27th Dec 2016
You might think it is cute to snap a photo of your toddler running around in a playground or having a temper tantrum for social media, but did you ever think it might be a mistake, or even illegal?
The French Government earlier this year warned parents to stop posting images of their children on social media networks.
Under France’s rigorous privacy laws, parents could face penalties of up to a year in prison and a fine of 45,000 euros ($65,500) if convicted of publicising intimate details of their children without their consent.
This new legality is powerful food for thought for parenting in the Facebook era.
As adults, we often express dissatisfaction at the ways young people post their lives online.
But if we turn the mirror on ourselves, do we as parents actually have the right to make our family photos public?
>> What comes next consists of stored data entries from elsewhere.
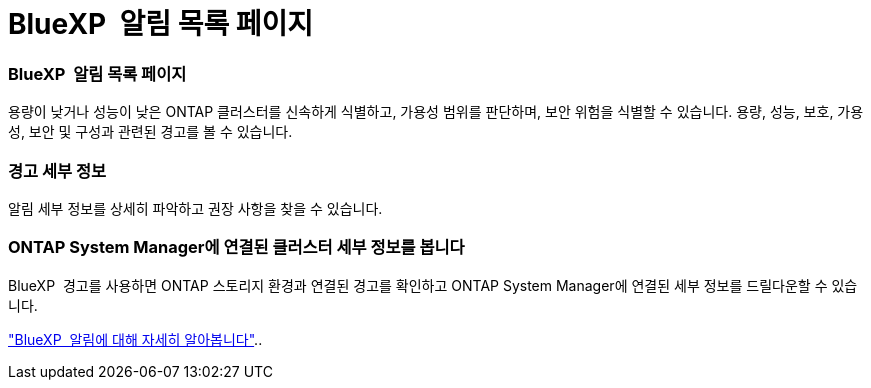 = BlueXP  알림 목록 페이지
:allow-uri-read: 




=== BlueXP  알림 목록 페이지

용량이 낮거나 성능이 낮은 ONTAP 클러스터를 신속하게 식별하고, 가용성 범위를 판단하며, 보안 위험을 식별할 수 있습니다. 용량, 성능, 보호, 가용성, 보안 및 구성과 관련된 경고를 볼 수 있습니다.



=== 경고 세부 정보

알림 세부 정보를 상세히 파악하고 권장 사항을 찾을 수 있습니다.



=== ONTAP System Manager에 연결된 클러스터 세부 정보를 봅니다

BlueXP  경고를 사용하면 ONTAP 스토리지 환경과 연결된 경고를 확인하고 ONTAP System Manager에 연결된 세부 정보를 드릴다운할 수 있습니다.

https://docs.netapp.com/us-en/bluexp-alerts/concept-alerts.html["BlueXP  알림에 대해 자세히 알아봅니다"]..

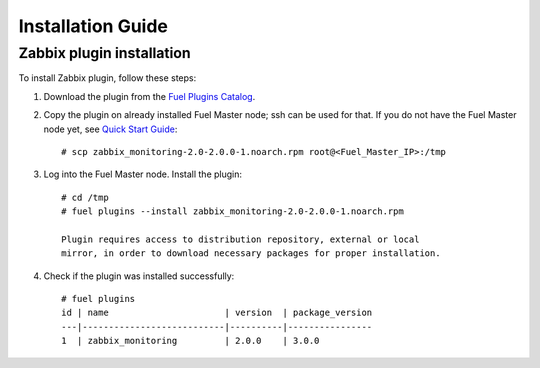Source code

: ==================
Installation Guide
==================

Zabbix plugin installation
============================================

To install Zabbix plugin, follow these steps:

#. Download the plugin from the
   `Fuel Plugins Catalog <https://www.mirantis.com/products/
   openstack-drivers-and-plugins/fuel-plugins/>`_.

#. Copy the plugin on already installed Fuel Master node; ssh can be used for
   that. If you do not have the Fuel Master node yet, see `Quick Start Guide
   <https://software.mirantis.com/quick-start/>`_::

   # scp zabbix_monitoring-2.0-2.0.0-1.noarch.rpm root@<Fuel_Master_IP>:/tmp

#. Log into the Fuel Master node. Install the plugin::

    # cd /tmp
    # fuel plugins --install zabbix_monitoring-2.0-2.0.0-1.noarch.rpm

    Plugin requires access to distribution repository, external or local
    mirror, in order to download necessary packages for proper installation.

#. Check if the plugin was installed successfully::

    # fuel plugins
    id | name                      | version  | package_version
    ---|---------------------------|----------|----------------
    1  | zabbix_monitoring         | 2.0.0    | 3.0.0
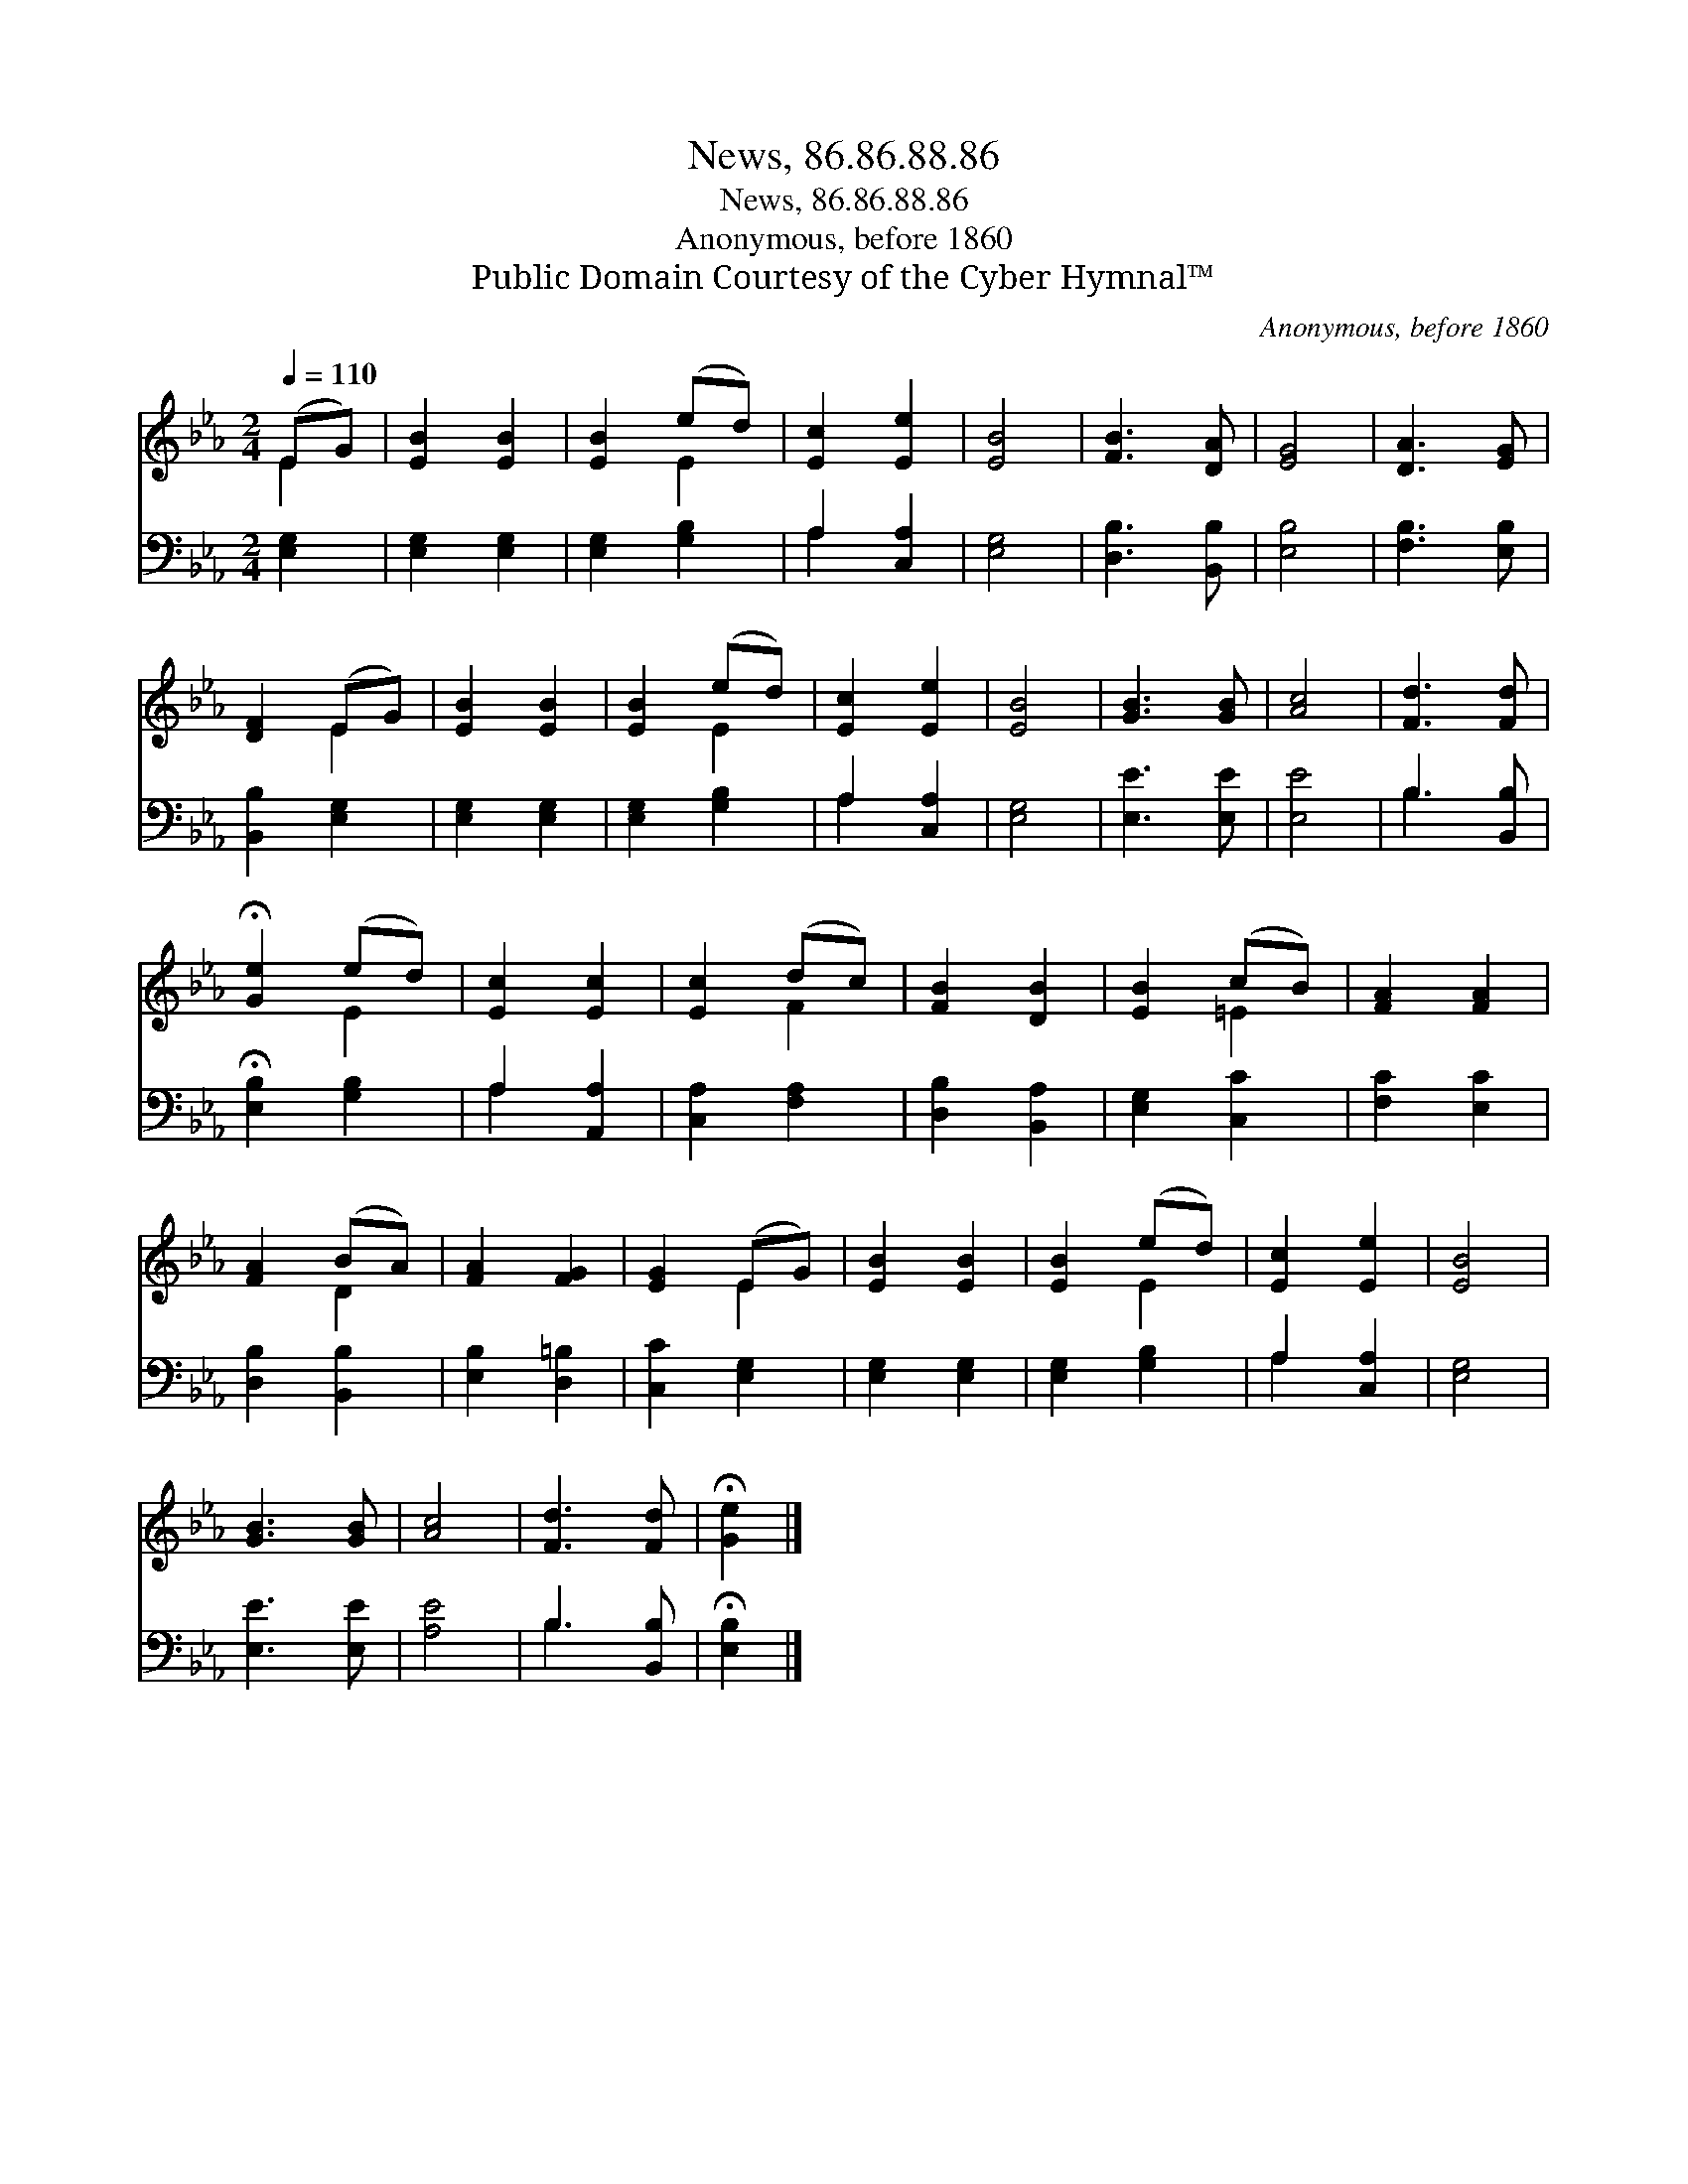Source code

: X:1
T:News, 86.86.88.86
T:News, 86.86.88.86
T:Anonymous, before 1860
T:Public Domain Courtesy of the Cyber Hymnal™
C:Anonymous, before 1860
Z:Public Domain
Z:Courtesy of the Cyber Hymnal™
%%score ( 1 2 ) ( 3 4 )
L:1/8
Q:1/4=110
M:2/4
K:Eb
V:1 treble 
V:2 treble 
V:3 bass 
V:4 bass 
V:1
 (EG) | [EB]2 [EB]2 | [EB]2 (ed) | [Ec]2 [Ee]2 | [EB]4 | [FB]3 [DA] | [EG]4 | [DA]3 [EG] | %8
 [DF]2 (EG) | [EB]2 [EB]2 | [EB]2 (ed) | [Ec]2 [Ee]2 | [EB]4 | [GB]3 [GB] | [Ac]4 | [Fd]3 [Fd] | %16
 !fermata![Ge]2 (ed) | [Ec]2 [Ec]2 | [Ec]2 (dc) | [FB]2 [DB]2 | [EB]2 (cB) | [FA]2 [FA]2 | %22
 [FA]2 (BA) | [FA]2 [FG]2 | [EG]2 (EG) | [EB]2 [EB]2 | [EB]2 (ed) | [Ec]2 [Ee]2 | [EB]4 | %29
 [GB]3 [GB] | [Ac]4 | [Fd]3 [Fd] | !fermata![Ge]2 |] %33
V:2
 E2 | x4 | x2 E2 | x4 | x4 | x4 | x4 | x4 | x2 E2 | x4 | x2 E2 | x4 | x4 | x4 | x4 | x4 | x2 E2 | %17
 x4 | x2 F2 | x4 | x2 =E2 | x4 | x2 D2 | x4 | x2 E2 | x4 | x2 E2 | x4 | x4 | x4 | x4 | x4 | x2 |] %33
V:3
 [E,G,]2 | [E,G,]2 [E,G,]2 | [E,G,]2 [G,B,]2 | A,2 [C,A,]2 | [E,G,]4 | [D,B,]3 [B,,B,] | [E,B,]4 | %7
 [F,B,]3 [E,B,] | [B,,B,]2 [E,G,]2 | [E,G,]2 [E,G,]2 | [E,G,]2 [G,B,]2 | A,2 [C,A,]2 | [E,G,]4 | %13
 [E,E]3 [E,E] | [E,E]4 | B,3 [B,,B,] | !fermata![E,B,]2 [G,B,]2 | A,2 [A,,A,]2 | [C,A,]2 [F,A,]2 | %19
 [D,B,]2 [B,,A,]2 | [E,G,]2 [C,C]2 | [F,C]2 [E,C]2 | [D,B,]2 [B,,B,]2 | [E,B,]2 [D,=B,]2 | %24
 [C,C]2 [E,G,]2 | [E,G,]2 [E,G,]2 | [E,G,]2 [G,B,]2 | A,2 [C,A,]2 | [E,G,]4 | [E,E]3 [E,E] | %30
 [A,E]4 | B,3 [B,,B,] | !fermata![E,B,]2 |] %33
V:4
 x2 | x4 | x4 | A,2 x2 | x4 | x4 | x4 | x4 | x4 | x4 | x4 | A,2 x2 | x4 | x4 | x4 | B,3 x | x4 | %17
 A,2 x2 | x4 | x4 | x4 | x4 | x4 | x4 | x4 | x4 | x4 | A,2 x2 | x4 | x4 | x4 | B,3 x | x2 |] %33

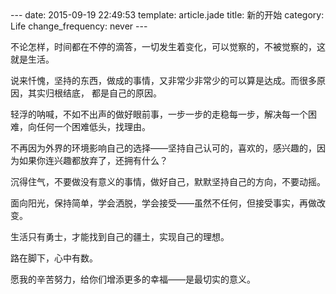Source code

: #+BEGIN_HTML
---
date: 2015-09-19 22:49:53
template: article.jade
title: 新的开始
category: Life
change_frequency: never
---
#+END_HTML

不论怎样，时间都在不停的滴答，一切发生着变化，可以觉察的，不被觉察的，这就是生活。

说来忏愧，坚持的东西，做成的事情，又非常少非常少的可以算是达成。而很多原因，其实归根结底，
都是自己的原因。

轻浮的呐喊，不如不出声的做好眼前事，一步一步的走稳每一步，解决每一个困难，向任何一个困难低头，找理由。

不再因为外界的环境影响自己的选择——坚持自己认可的，喜欢的，感兴趣的，因为如果你连兴趣都放弃了，还拥有什么？

沉得住气，不要做没有意义的事情，做好自己，默默坚持自己的方向，不要动摇。

面向阳光，保持简单，学会洒脱，学会接受——虽然不任何，但接受事实，再做改变。

生活只有勇士，才能找到自己的疆土，实现自己的理想。

路在脚下，心中有数。

愿我的辛苦努力，给你们增添更多的幸福——是最切实的意义。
If so, which ones?
Part of the issue is our tendency for over-sharing. A recent study by Nominet, which handles the UK’s .uk domain name registry, found parents post nearly 200 photos of their under fives online every year.
This means that a child will feature in about 1,000 online photos before their fifth birthday. We have even got to the point where if you don’t upload photos of your baby, others question whether you are a committed parent.
This new norm means many children will have a powerful digital identity created by someone else.
This process can be likened to the manufacturing of celebrity identities, where parents can potentially shape the public persona of their child in any way they want: child genius, disobedient, fashionista, fussy eater and so on.
How do you think your own mum or dad might shape your online identity? Do you think it would be an accurate portrayal of who you are?
There is also the issue of likes and comments on those photos. Without realising it, are we choosing to upload posts about our kids that we hope will get the most audience attention? If so, how is this skewing the identity we are shaping for them?
The web never forgets
We often tell our kids that once something is on the internet it is there forever, and this is a core concern for kids.
Research shows that parents often have not considered the potential reach and the longevity of the digital information that they are sharing about their child.
Your child will not have much control over where that home video of her having an embarrassing first singing lesson ends up or who sees it.
And for this generation of kids, the publicising of their lives can start even before they are born, when parents broadcast photos to all their friends and their friends’ friends of the antenatal scan.
Parents’ actions are generally not maliciously intended. In fact, they actually often see they are exposing something personal about their own life in such posts rather than that of their child.
There is also benefit from such sharing. Posts about your child bed-wetting might help a friend find solutions, or boost their patience for dealing with a similar issue with their own child. Many parents find this community of support important.
Given the relative youth of social media, it is hard to say exactly how growing up online could affect children’s privacy, safety and security.
But social media has also been around long enough now — Facebook is now 14 years old — that it is important to seriously consider the issue.
It is time to question how individuals — both children and adults — should manage boundaries around sharing personal information, and how they can control information that is shared about them.
Posting embarrassing photos of others on Facebook without consent is definitely tricky territory, but what constitutes embarrassing is slightly different for everyone, which makes this new issue even more of a minefield.
Get the kids involved
The answer of how to approach this new-found issue might be to listen to what kids have to say about it. Recent research from the University of Michigan asked children and parents to describe the rules they thought families should follow related to technology.
Adults tend to think of these rules around how much time kids spend on screen, but about three times more children than parents thought there should be rules about what parents share and do not share on social media.
Many kids said parents should not post anything about them online without asking them.
Both children and parents considered positive images, events and news more appropriate to share than negative ones. An image of the child playing on the swings at the park is a lot less likely to resurface than a YouTube video of them having a tantrum because their breakfast is not in their favourite bowl.
If you’re a parent looking for advice or sympathy about a behavioural problem, then a community approach is still very helpful, just do not post an image and your child’s name as part of the post. This will help to limit the searchability and reach of it.
Asking your children’s consent is also part of the issue and part of the solution.
Asking if your child likes the photos of them and whether you can put it up online can be a very quick and respectful conversation. It also sets up a great approach to your kids understanding digital etiquette.
Parents sharing photos of their kids online is not only about digital identity. It is also about our obsession with taking photos of our kids, particularly when they shine (or do not shine) in their respective activities.
This can make kids feel pressured to perform to help mum and dad get the right snap to share. What the children really want to see is you taking notice of them and acknowledging that they and their actions are important.
Joanne Orlando is a researcher in technology and leaning at the Western Sydney University.